BEGIN Excerpt

Careful who you drink with. Especially when you have a pen and a clean napkin in front of you.

Drinking might lead to thinking, then ideas, then plans, then projects and the next thing you know you have a fully blown programme-of-works on your hands. Common Room has been central to many such plotting sessions, and many projects have popped out the other end. Some short-lived fizzers, some long lasting and impactful.

Five years ago, a fire-side chat with some bright sparks ignited what became Fringe in the ‘Stings, the little fringe festival centred proudly in Hastings City and opening up its box of wonders again this year on October 9.

Most recently though, conversations started over a beer at Common Room have become Spaceship, currently getting ready for launch in Hastings CBD, one block from the bar on Karamu Road.

The name comes from a Marshall McLuhan quote Gerard and I have carted around with us since the 90s: “There are no passengers on Spaceship Earth, we are all crew.”

It’s the nucleus of a way of thinking where we get people involved in projects, often through stealth, with the underlying expectation that we all have a role to play in enriching our communities. Asking “What does the world need from me?” is a far more interesting inquiry than “What do I need from the world?” and leads to a tremendous bounty of spirit and energy, and then the happenings that fall out of it.

END Excerpt
BEGIN Material supplied

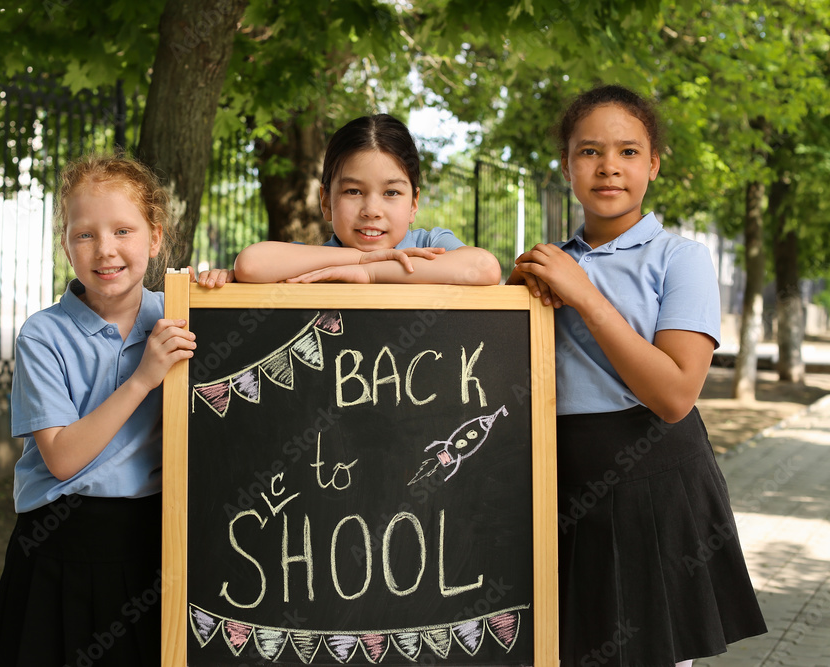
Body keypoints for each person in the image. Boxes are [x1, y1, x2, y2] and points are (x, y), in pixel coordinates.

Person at [508, 85, 766, 666]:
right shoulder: (543, 266)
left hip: (655, 480)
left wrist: (585, 294)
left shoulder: (681, 258)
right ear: (568, 164)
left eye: (627, 152)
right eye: (589, 151)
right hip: (557, 486)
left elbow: (675, 395)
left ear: (652, 164)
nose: (608, 167)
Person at [0, 154, 203, 666]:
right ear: (66, 245)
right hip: (60, 549)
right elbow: (61, 458)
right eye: (85, 235)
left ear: (154, 238)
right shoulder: (44, 334)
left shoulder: (180, 318)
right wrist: (143, 377)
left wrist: (217, 291)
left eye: (123, 230)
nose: (105, 250)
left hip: (154, 543)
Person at [228, 113, 501, 286]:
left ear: (414, 204)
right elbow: (251, 264)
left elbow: (485, 268)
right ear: (325, 202)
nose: (371, 210)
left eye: (391, 193)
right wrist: (357, 260)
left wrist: (371, 273)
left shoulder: (431, 246)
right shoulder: (315, 260)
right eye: (353, 191)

END Material supplied

Brief 1 ::
Answer each question about the passage.
(a) On what date does Fringe in the 'Stings open this year?
(b) On which road is the bar located?
(c) Whom does the name Spaceship come from a quote by?
Brief 2 ::
Transcribe the passage from "Most recently though, conversations" up to and including "fall out of it.".
Brief 3 ::
According to the passage, what can drinking lead to? List each step in order.
Use only the passage as your source.

Task solution 1 ::
(a) October 9
(b) Karamu Road
(c) Marshall McLuhan

Task solution 2 ::
Most recently though, conversations started over a beer at Common Room have become Spaceship, currently getting ready for launch in Hastings CBD, one block from the bar on Karamu Road.

The name comes from a Marshall McLuhan quote Gerard and I have carted around with us since the 90s: “There are no passengers on Spaceship Earth, we are all crew.”

It’s the nucleus of a way of thinking where we get people involved in projects, often through stealth, with the underlying expectation that we all have a role to play in enriching our communities. Asking “What does the world need from me?” is a far more interesting inquiry than “What do I need from the world?” and leads to a tremendous bounty of spirit and energy, and then the happenings that fall out of it.

Task solution 3 ::
thinking
ideas
plans
projects
a fully blown programme-of-works